BEGIN PASSAGE GIVEN
The German Investment Firms Remuneration Regulation (Wertpapierinstituts-Vergütungsverordnung) was announced in the Federal Law Gazette (2024 I No 5) on 11 January 2024 and came into force on 12 January 2024. Once the Federal Financial Supervisory Authority (BaFin) published an initial draft for consultation on 4 May 2021 and an updated version on 19 October 2022, the final version of the Regulation as provided for in section 46(3) of the German Investment Firms Act (Wertpapierinstitutsgesetz) has now been published after further revision.

The requirements for remuneration systems at investment firms are only rudimentarily regulated in section 46(1) of the German Investment Firms Act. As the German Banking Remuneration Regulation (Institutsvergütungsverordnung) which applies to other credit and financial services institutions is not applicable to investment firms, the specification of the regulatory requirements for remuneration structures is very important in practice.

This article presents the key provisions of the German Investment Firms Remuneration Regulation along with tips for implementation in practice.

Scope

The German Investment Firms Remuneration Regulation generally applies only to the remuneration paid to the risk takers of midsize investment firms within the meaning of section 2(17) of the German Investment Firms Act. However, the provisions of the Regulation may also apply to superordinate companies within the meaning of section 2(12) of the Regulation via groupwide regulations on remuneration (section 1(2) and section 18 of the Regulation); this also applies if the superordinate company is not an intermediate investment firm (second sentence of section 1(3) of the Regulation).

Small investment firms within the meaning of section 2(16) of the German Investment Firms Act which are not covered by the general provisions on remuneration in section 46(1) of the Act still only have to observe the provisions of EU law that are directly applicable (and of a general nature), i.e. Article 27 of Delegated Regulation (EU) 2017/565, when designing their remuneration systems. In contrast, large investment firms within the meaning of section 2(18) of the Act still fall within the scope of the German Banking Remuneration Regulation (see section 4 of the Act in conjunction with section 25a of the German Banking Act).

When identifying their risk takers on their own responsibility, investment firms must apply the criteria set out in Delegated Regulation (EU) 2021/2154. The directors of the investment firms are always deemed to be risk takers (section 2(2) of the German Investment Firms Remuneration Regulation).

Appropriateness of the remuneration systems

The remuneration systems for risk takers at midsize investment firms must ensure that a clear and transparent distinction can be made between fixed and variable remuneration. In contrast to the German Banking Remuneration Regulation, specifications are made as to what fixed and variable remuneration should be paid for (section 6(1)(1) of the German Investment Firms Remuneration Regulation). The fixed remuneration must essentially reflect the risk taker’s relevant professional experience and organisational responsibility in the company as stated in the their job description in their employment contract. Variable remuneration, on the other hand, must reflect the sustainable and risk-adjusted performance of the risk taker as well as any performance above and beyond the risk taker’s job description.
END PASSAGE GIVEN
BEGIN DATASET ENTRIES
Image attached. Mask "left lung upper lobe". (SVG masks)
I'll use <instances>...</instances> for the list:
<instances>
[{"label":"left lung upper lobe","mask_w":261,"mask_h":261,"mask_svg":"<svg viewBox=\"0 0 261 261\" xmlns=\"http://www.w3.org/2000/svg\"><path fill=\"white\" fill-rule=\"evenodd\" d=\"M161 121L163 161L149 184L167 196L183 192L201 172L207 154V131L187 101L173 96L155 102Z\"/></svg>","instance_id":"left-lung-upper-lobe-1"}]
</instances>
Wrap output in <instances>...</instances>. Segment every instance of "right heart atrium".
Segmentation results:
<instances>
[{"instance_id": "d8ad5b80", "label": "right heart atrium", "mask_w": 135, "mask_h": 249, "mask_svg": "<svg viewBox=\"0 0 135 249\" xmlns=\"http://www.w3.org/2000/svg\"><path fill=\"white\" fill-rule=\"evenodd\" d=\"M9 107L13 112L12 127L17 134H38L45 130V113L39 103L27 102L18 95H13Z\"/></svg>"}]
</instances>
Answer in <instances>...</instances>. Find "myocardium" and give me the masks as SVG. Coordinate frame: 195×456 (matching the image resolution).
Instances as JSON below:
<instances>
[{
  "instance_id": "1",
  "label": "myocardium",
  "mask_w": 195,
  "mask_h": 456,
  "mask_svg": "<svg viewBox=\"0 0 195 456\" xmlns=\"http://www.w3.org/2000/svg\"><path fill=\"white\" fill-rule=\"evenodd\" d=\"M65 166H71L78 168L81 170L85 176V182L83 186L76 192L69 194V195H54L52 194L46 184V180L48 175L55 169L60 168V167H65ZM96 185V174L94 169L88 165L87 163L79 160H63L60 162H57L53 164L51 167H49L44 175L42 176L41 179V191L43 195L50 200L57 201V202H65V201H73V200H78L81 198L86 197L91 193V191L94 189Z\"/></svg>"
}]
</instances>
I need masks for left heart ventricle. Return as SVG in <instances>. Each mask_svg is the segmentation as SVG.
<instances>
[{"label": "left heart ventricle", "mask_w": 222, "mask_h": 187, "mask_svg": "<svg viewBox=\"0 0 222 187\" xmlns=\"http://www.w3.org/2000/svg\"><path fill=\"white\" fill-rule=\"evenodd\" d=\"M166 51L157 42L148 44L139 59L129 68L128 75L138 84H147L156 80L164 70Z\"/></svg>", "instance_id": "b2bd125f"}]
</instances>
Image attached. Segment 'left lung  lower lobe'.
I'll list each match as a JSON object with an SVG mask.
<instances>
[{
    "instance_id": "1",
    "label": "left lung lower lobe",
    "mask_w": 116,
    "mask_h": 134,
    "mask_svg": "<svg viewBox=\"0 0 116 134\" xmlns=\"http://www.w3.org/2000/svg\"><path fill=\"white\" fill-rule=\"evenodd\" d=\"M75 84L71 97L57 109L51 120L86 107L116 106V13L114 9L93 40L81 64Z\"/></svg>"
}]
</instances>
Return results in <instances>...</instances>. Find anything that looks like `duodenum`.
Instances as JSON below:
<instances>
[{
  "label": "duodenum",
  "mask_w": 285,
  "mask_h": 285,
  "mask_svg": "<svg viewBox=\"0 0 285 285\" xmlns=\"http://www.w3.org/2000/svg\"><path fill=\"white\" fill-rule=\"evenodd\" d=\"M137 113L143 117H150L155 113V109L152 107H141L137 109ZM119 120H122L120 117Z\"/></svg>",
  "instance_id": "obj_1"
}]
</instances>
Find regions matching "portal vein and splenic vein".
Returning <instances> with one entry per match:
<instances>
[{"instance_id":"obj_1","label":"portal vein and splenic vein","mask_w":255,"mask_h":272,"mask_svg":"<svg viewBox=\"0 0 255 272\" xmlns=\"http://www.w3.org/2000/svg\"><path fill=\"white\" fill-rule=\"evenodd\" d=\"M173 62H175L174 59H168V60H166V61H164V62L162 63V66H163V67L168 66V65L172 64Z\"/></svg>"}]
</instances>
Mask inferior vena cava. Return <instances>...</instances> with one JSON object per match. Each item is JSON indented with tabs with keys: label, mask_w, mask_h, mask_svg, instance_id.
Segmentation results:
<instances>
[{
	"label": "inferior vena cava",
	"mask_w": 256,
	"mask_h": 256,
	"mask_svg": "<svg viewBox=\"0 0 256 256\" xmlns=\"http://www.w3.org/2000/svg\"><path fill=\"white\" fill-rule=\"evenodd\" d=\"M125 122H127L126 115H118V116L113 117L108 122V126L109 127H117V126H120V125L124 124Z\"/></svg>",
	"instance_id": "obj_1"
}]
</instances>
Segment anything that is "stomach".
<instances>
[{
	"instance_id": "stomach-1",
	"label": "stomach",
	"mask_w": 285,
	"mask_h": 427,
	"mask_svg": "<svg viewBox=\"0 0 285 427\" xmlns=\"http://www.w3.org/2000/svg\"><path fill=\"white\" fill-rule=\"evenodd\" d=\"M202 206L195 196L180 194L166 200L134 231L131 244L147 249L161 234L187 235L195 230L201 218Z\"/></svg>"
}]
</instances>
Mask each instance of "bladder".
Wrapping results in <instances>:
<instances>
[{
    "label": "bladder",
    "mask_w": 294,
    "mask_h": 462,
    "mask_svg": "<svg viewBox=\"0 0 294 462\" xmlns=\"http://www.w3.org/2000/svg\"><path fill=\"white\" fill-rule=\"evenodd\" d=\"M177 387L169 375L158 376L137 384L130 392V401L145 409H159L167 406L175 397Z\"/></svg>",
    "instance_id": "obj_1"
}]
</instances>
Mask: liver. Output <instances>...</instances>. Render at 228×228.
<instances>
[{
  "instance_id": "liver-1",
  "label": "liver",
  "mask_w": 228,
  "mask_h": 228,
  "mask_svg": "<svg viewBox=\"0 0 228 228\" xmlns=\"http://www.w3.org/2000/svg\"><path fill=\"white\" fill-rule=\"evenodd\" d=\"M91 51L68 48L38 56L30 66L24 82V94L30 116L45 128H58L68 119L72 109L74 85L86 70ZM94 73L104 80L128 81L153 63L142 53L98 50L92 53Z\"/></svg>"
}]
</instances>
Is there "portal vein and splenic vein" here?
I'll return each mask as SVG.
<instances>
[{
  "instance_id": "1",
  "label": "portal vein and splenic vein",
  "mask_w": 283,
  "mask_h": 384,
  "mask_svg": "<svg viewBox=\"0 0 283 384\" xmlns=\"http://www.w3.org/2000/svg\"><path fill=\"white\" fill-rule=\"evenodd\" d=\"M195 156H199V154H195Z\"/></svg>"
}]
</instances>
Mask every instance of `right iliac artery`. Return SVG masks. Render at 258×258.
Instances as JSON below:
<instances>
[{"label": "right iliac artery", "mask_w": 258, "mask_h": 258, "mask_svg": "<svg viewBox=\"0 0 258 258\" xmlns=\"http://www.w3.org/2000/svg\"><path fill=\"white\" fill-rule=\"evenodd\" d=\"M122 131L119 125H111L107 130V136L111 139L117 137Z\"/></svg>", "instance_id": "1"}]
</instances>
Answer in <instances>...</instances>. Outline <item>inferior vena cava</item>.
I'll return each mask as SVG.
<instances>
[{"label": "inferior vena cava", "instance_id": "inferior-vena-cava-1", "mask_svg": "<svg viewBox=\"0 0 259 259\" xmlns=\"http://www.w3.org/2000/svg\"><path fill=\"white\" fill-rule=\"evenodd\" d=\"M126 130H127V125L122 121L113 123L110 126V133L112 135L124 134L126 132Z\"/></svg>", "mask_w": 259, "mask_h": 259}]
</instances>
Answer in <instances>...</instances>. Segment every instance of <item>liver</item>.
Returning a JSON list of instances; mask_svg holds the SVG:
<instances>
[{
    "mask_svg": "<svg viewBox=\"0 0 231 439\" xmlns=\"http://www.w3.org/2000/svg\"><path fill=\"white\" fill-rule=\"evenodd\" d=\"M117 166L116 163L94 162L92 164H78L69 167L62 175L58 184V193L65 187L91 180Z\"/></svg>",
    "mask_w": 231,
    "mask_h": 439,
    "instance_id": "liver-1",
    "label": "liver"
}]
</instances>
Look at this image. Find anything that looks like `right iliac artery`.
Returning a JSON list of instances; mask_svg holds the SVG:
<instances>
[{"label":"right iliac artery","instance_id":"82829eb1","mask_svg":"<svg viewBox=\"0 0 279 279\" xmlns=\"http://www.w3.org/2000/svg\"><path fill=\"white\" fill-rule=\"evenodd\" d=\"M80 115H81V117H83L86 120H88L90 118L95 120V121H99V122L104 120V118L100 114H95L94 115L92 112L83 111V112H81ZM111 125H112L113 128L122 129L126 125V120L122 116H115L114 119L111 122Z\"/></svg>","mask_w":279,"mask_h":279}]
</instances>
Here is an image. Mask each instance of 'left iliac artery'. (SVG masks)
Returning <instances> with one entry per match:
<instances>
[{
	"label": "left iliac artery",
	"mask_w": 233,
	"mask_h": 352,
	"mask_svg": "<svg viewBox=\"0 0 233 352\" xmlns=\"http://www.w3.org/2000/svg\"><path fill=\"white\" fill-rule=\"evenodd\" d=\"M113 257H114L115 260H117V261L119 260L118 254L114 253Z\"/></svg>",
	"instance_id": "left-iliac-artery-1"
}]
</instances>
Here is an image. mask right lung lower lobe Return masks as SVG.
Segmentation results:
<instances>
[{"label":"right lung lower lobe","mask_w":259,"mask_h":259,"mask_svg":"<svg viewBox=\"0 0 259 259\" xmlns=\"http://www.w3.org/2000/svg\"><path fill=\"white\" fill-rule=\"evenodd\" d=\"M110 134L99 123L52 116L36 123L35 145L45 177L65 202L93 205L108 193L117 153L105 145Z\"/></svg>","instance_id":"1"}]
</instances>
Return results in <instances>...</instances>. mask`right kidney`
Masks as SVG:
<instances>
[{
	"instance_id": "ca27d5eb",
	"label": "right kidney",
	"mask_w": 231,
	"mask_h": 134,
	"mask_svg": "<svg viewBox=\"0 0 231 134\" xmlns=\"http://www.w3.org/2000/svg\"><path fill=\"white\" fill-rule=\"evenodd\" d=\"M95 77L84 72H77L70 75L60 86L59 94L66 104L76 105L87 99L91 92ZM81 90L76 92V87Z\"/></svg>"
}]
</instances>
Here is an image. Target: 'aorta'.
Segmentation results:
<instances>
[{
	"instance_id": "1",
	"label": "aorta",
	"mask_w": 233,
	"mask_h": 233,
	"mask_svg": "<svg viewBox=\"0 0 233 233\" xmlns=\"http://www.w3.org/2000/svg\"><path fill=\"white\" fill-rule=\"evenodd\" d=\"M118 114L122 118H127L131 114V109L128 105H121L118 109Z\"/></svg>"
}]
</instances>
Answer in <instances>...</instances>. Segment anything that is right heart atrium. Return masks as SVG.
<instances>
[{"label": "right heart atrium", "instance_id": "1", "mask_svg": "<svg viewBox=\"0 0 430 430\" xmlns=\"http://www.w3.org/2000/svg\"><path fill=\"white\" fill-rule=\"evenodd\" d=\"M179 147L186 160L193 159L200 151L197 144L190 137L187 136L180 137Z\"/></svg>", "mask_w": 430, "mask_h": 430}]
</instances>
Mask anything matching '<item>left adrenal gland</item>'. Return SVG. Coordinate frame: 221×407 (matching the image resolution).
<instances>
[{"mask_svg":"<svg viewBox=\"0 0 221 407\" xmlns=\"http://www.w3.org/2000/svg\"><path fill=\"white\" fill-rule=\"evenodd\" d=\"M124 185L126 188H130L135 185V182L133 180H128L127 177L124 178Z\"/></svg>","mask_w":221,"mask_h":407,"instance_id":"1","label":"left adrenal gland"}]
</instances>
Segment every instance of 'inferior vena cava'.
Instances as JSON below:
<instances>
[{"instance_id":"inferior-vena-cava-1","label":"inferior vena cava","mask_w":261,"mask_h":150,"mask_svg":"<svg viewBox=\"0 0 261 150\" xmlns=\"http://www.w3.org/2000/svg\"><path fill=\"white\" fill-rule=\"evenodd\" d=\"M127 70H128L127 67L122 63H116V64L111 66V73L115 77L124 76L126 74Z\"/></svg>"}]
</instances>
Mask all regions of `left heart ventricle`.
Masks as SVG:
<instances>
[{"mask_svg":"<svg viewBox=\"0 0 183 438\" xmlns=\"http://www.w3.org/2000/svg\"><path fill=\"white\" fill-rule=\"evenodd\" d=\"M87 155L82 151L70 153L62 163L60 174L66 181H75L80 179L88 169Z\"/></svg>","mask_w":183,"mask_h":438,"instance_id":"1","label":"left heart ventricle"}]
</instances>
END DATASET ENTRIES
WHAT TO WORK ON:
1) According to the article on the German Investment Firms Remuneration Regulation, on what date did the Regulation come into force?
2) Continue the article on the German Investment Firms Remuneration Regulation from the point where it stops.

RESULTS BY TASK:
1) 12 January 2024

2)
The remuneration systems must also be gender-neutral, must include measures to avoid conflicts of interest and must not incentivise risk takers to take disproportionately high risks. If the risk taker performs badly, it must also be possible to at least reduce their variable remuneration; otherwise the remuneration system is not deemed appropriate (section 6(2) of the German Investment Firms Remuneration Regulation).

Furthermore, companies must ensure that no conflicts of interest arise when structuring the variable remuneration for risk takers who are active in control units, and that the remuneration of the risk takers is made up mainly of fixed remuneration components (section 6(3) of the German Investment Firms Remuneration Regulation). In this respect, the parallel provision of section 9(2) of the German Banking Remuneration Regulation, regarding which BaFin believes that variable remuneration should not account for more than a third of total remuneration, is likely to be useful as a guide in practice.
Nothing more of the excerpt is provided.